La nourriture est l’un des sujets de conversation entre les mamans et les enfants. « Ici, il n’y a pas de restrictions. Et puis, à l’heure du goûter, s’ouvre l’armoire magique où il y a des biscuits, de la confiture, des boissons... ça me rend heureuse ! », s’exclame Sofia. Aussi, le personnel s’adapte à chaque enfant, ils ont des attentions particulières. Tous les matins, j’ai droit à une omelette, par exemple, parce que c’est ce que j’aime au petit déjeuner ». La petite fille est intarissable sur son nouveau lieu de vie ; elle relate sans timidité ses moments de joie et ses coups de mou : « Grâce aux éducateurs, j’ai recommencé le sport. J’arrive à courir alors qu’avant j’étais trop faible. Depuis que je suis ici, mes jambes se sont renforcées. Et puis, j’aime bien aller à l’école. Le professeur essaie de me parler en anglais. Je progresse. Ce qui est le plus difficile pour moi, c’est l’absence de mes amis. Je n'ai personne avec qui échanger ».

Les différences culturelles sont difficiles à gommer, même si le personnel fait au mieux pour que tout se passe bien. « Pendant les soins, on passe de la musique ou on leur met un dessin animé. On s’adapte à chaque enfant. Et malgré des situations très compliquées - des papas absents, le conflit, la maladie... -, je suis admirative de leurs capacités de résistance et de résilience. Ils chantent, ils courent, ils rigolent... On se croirait dans une garderie ! », affirme Yasmine Belkebir, infirmière à Margency depuis un an et demi.
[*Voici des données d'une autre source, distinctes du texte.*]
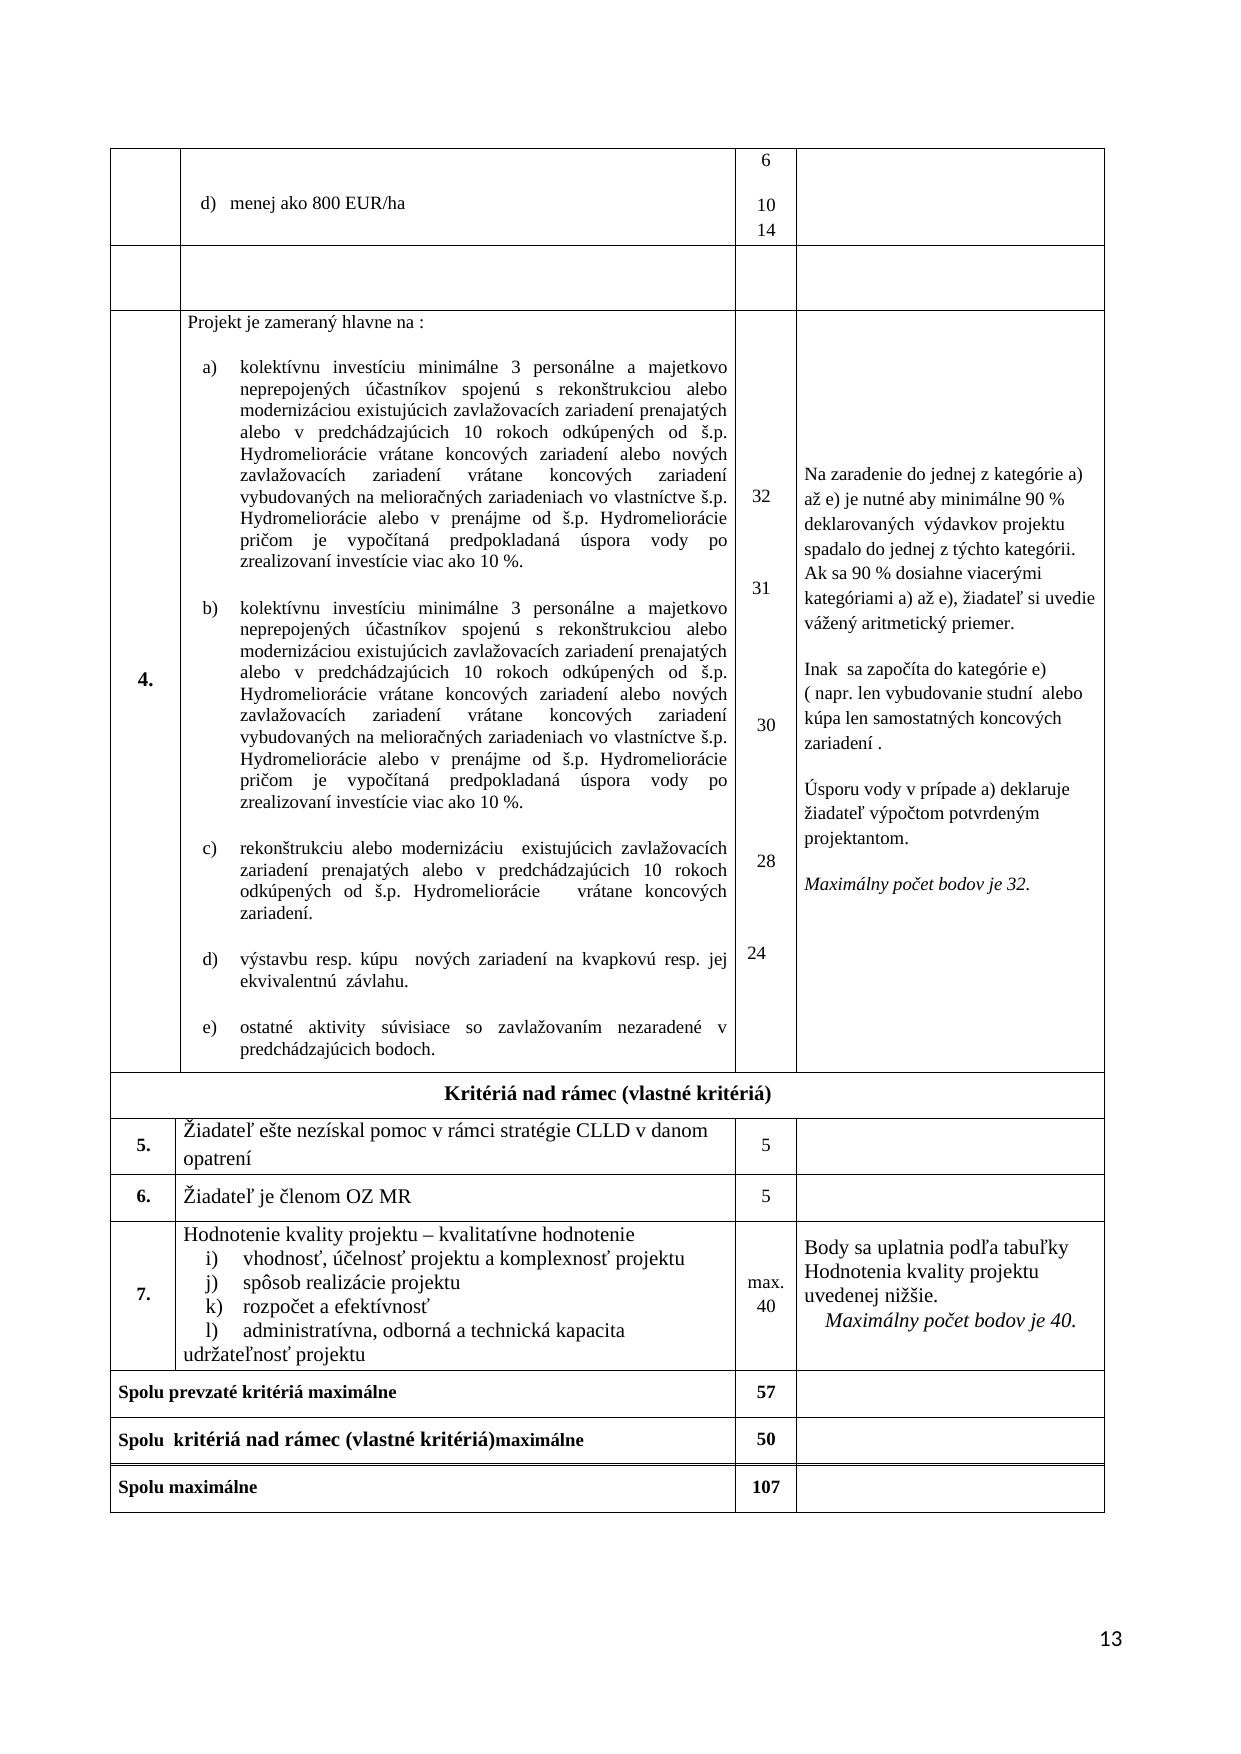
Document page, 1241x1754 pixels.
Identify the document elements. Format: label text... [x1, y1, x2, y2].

table_cell Hodnotenie kvality projektu – kvalitatívne hodnotenie vhodnosť, účelnosť projektu a komplexnosť projektu spôsob realizácie projektu rozpočet a efektívnosť administratívna, odborná a technická kapacita udržateľnosť projektu [176, 1222, 735, 1370]
table_cell [797, 1371, 1104, 1417]
table_cell [181, 246, 735, 309]
table_cell 57 [736, 1371, 796, 1417]
table_cell 4. [111, 311, 180, 1072]
table_cell 5 [736, 1119, 796, 1174]
table_cell Spolu prevzaté kritériá maximálne [111, 1371, 735, 1417]
table_cell 107 [736, 1466, 796, 1512]
table_cell [797, 246, 1104, 309]
table_cell [797, 1466, 1104, 1512]
table_cell [797, 1119, 1104, 1174]
table_cell [111, 246, 180, 309]
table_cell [181, 149, 735, 244]
table_cell [736, 246, 796, 309]
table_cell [797, 149, 1104, 244]
table_cell [797, 1175, 1104, 1221]
table_cell 6. [111, 1175, 175, 1221]
table_cell Žiadateľ ešte nezískal pomoc v rámci stratégie CLLD v danom opatrení [176, 1119, 735, 1174]
table_cell Projekt je zameraný hlavne na : kolektívnu investíciu minimálne 3 personálne a majetkovo neprepojených účastníkov spojenú s rekonštrukciou alebo modernizáciou existujúcich zavlažovacích zariadení prenajatých alebo v predchádzajúcich 10 rokoch odkúpených od š.p. Hydromeliorácie vrátane koncových zariadení alebo nových zavlažovacích zariadení vrátane koncových zariadení vybudovaných na melioračných zariadeniach vo vlastníctve š.p. Hydromeliorácie alebo v prenájme od š.p. Hydromeliorácie pričom je vypočítaná predpokladaná úspora vody po zrealizovaní investície viac ako 10 %. kolektívnu investíciu minimálne 3 personálne a majetkovo neprepojených účastníkov spojenú s rekonštrukciou alebo modernizáciou existujúcich zavlažovacích zariadení prenajatých alebo v predchádzajúcich 10 rokoch odkúpených od š.p. Hydromeliorácie vrátane koncových zariadení alebo nových zavlažovacích zariadení vrátane koncových zariadení vybudovaných na melioračných zariadeniach vo vlastníctve š.p. Hydromeliorácie alebo v prenájme od š.p. Hydromeliorácie pričom je vypočítaná predpokladaná úspora vody po zrealizovaní investície viac ako 10 %. rekonštrukciu alebo modernizáciu existujúcich zavlažovacích zariadení prenajatých alebo v predchádzajúcich 10 rokoch odkúpených od š.p. Hydromeliorácie vrátane koncových zariadení. výstavbu resp. kúpu nových zariadení na kvapkovú resp. jej ekvivalentnú závlahu. ostatné aktivity súvisiace so zavlažovaním nezaradené v predchádzajúcich bodoch. [181, 311, 735, 1072]
table_cell 2 6 10 14 [736, 149, 796, 244]
table_cell [797, 1418, 1104, 1463]
table_cell Žiadateľ je členom OZ MR [176, 1175, 735, 1221]
table_cell Spolu maximálne [111, 1466, 735, 1512]
table_cell Na zaradenie do jednej z kategórie a) až e) je nutné aby minimálne 90 % deklarovaných výdavkov projektu spadalo do jednej z týchto kategórii. Ak sa 90 % dosiahne viacerými kategóriami a) až e), žiadateľ si uvedie vážený aritmetický priemer. Inak sa započíta do kategórie e) ( napr. len vybudovanie studní alebo kúpa len samostatných koncových zariadení . Úsporu vody v prípade a) deklaruje žiadateľ výpočtom potvrdeným projektantom. Maximálny počet bodov je 32. [797, 311, 1104, 1072]
table_cell max. 40 [736, 1222, 796, 1370]
table_cell 3. [111, 149, 180, 244]
table_cell 7. [111, 1222, 175, 1370]
table_cell 5. [111, 1119, 175, 1174]
table_cell Kritériá nad rámec (vlastné kritériá) [111, 1073, 1104, 1117]
table_cell 5 [736, 1175, 796, 1221]
table_cell Spolu kritériá nad rámec (vlastné kritériá)maximálne [111, 1418, 735, 1463]
table_cell 50 [736, 1418, 796, 1463]
table_cell Body sa uplatnia podľa tabuľky Hodnotenia kvality projektu uvedenej nižšie. Maximálny počet bodov je 40. [797, 1222, 1104, 1370]
table_cell 32 31 30 28 24 [736, 311, 796, 1072]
Une prise en charge qui concerne également les parents à qui l’on propose des activités sportives ou culturelles, des massages pour se détendre... Sans oublier le parc où il y a des jeux pour enfants et « un personnel généreux et dévoué » que les deux mamans remercient chaleureusement.
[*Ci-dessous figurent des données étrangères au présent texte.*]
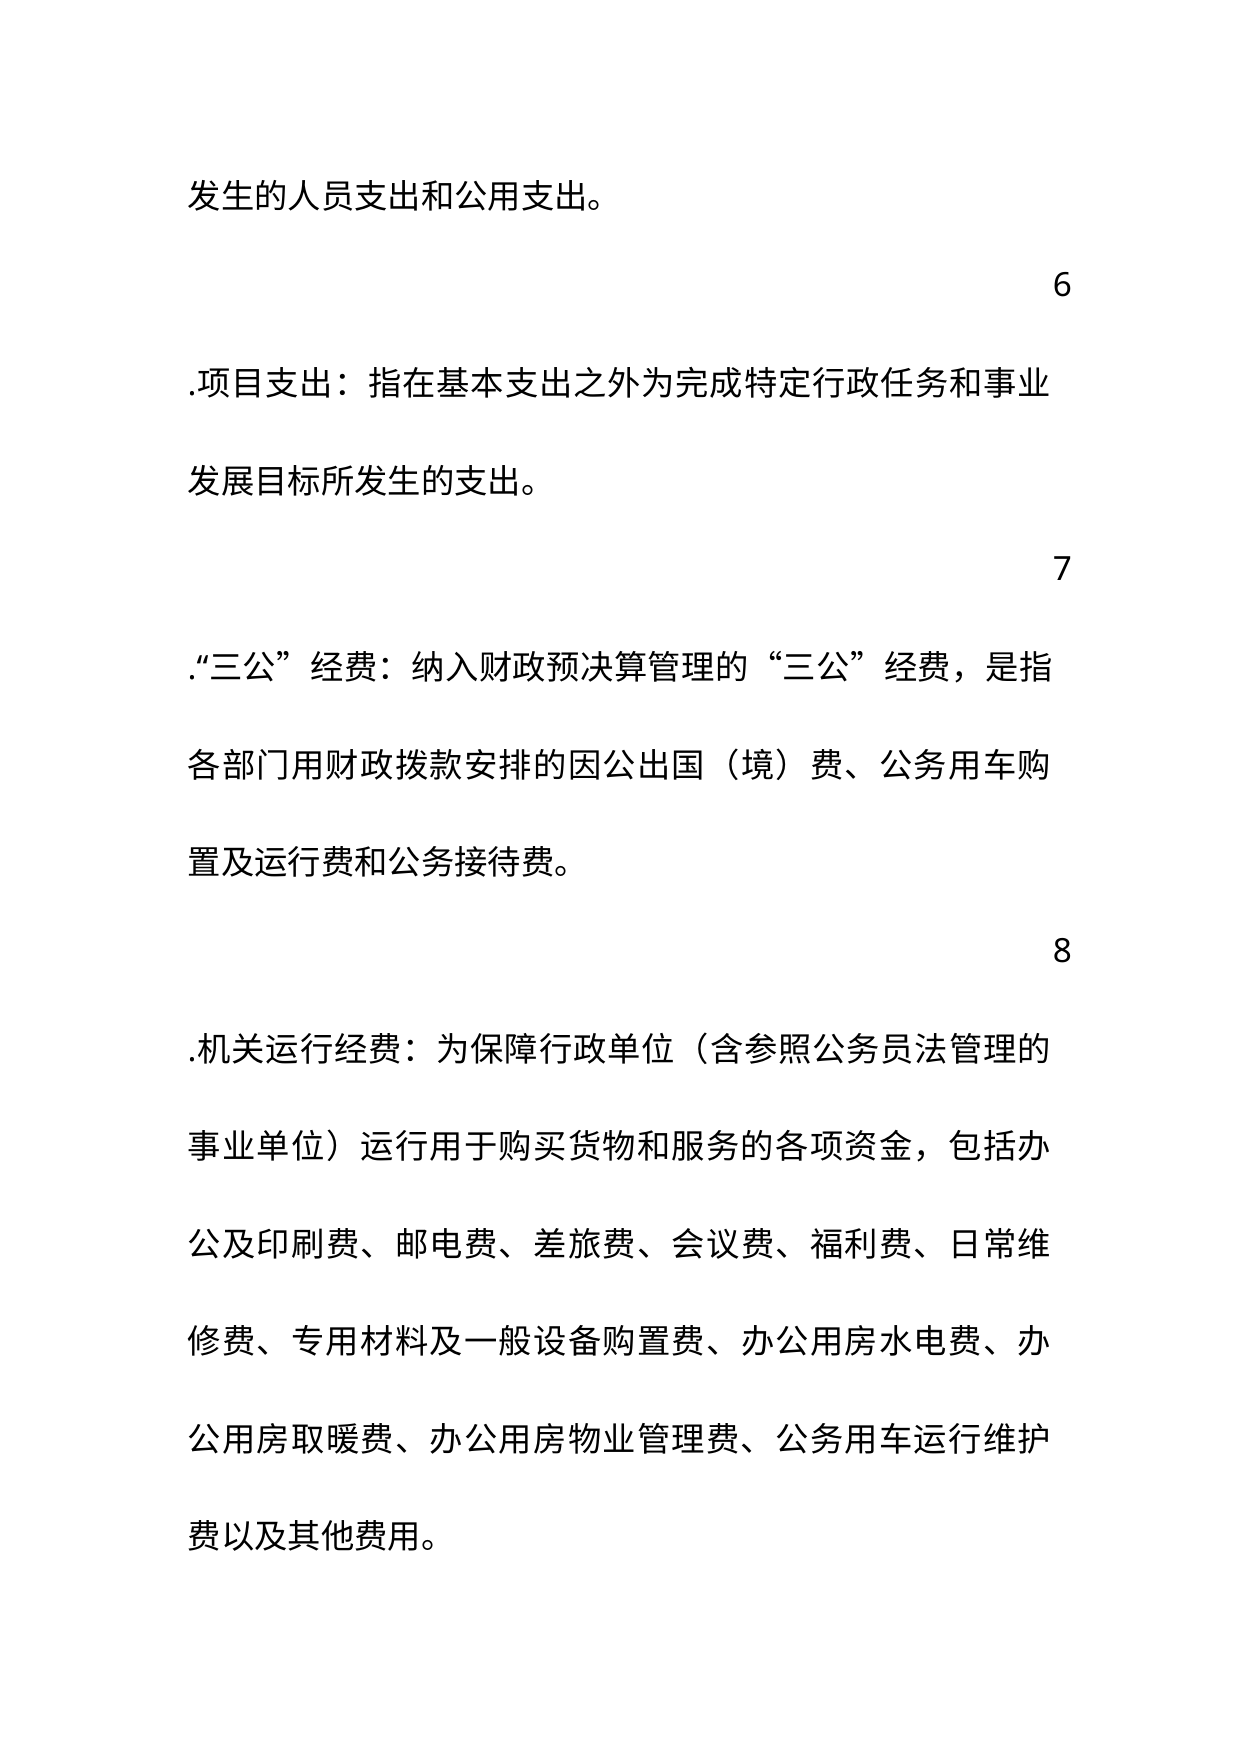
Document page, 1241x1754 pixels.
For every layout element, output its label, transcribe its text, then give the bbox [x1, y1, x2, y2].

text 7.“三公”经费：纳入财政预决算管理的“三公”经费，是指各部门用财政拨款安排的因公出国（境）费、公务用车购置及运行费和公务接待费。 [187, 535, 1053, 893]
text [187, 162, 1053, 227]
text 6.项目支出：指在基本支出之外为完成特定行政任务和事业发展目标所发生的支出。 [187, 251, 1053, 511]
text 8.机关运行经费：为保障行政单位（含参照公务员法管理的事业单位）运行用于购买货物和服务的各项资金，包括办公及印刷费、邮电费、差旅费、会议费、福利费、日常维修费、专用材料及一般设备购置费、办公用房水电费、办公用房取暖费、办公用房物业管理费、公务用车运行维护费以及其他费用。 [187, 917, 1053, 1567]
Néanmoins, pour Yuliya et Katarina, la guerre n’est jamais loin. Toutes deux communiquent très régulièrement avec leurs proches restés en Ukraine. Et toutes deux souhaitent ardemment faire le chemin dans l’autre sens. « C’est très difficile d’être loin de ma famille. Dès que le traitement de Paulina sera terminé, à l’automne, et qu’on pourra démarrer les soins à la maison, j’y retournerai... quoi qu’il arrive. Si je n’avais pas eu d’enfant, je ne serais jamais partie », confie Yuliya. Le projet de Katarina est plus flou. Elle ne souhaite pas se réinstaller dans sa ville d’origine. Elle envisage d’acheter une maison dans l’ouest du pays ; un pays qui, selon elle, est bien plus uni aujourd’hui. « Je suis fière de mon peuple qui résiste, qui s’entraide », dit-elle en souriant. Nous nous quittons sur cette phrase en leur souhaitant le meilleur. Puis, Yuliya et Katarina repartent comme elles sont arrivées : aimantes et dignes.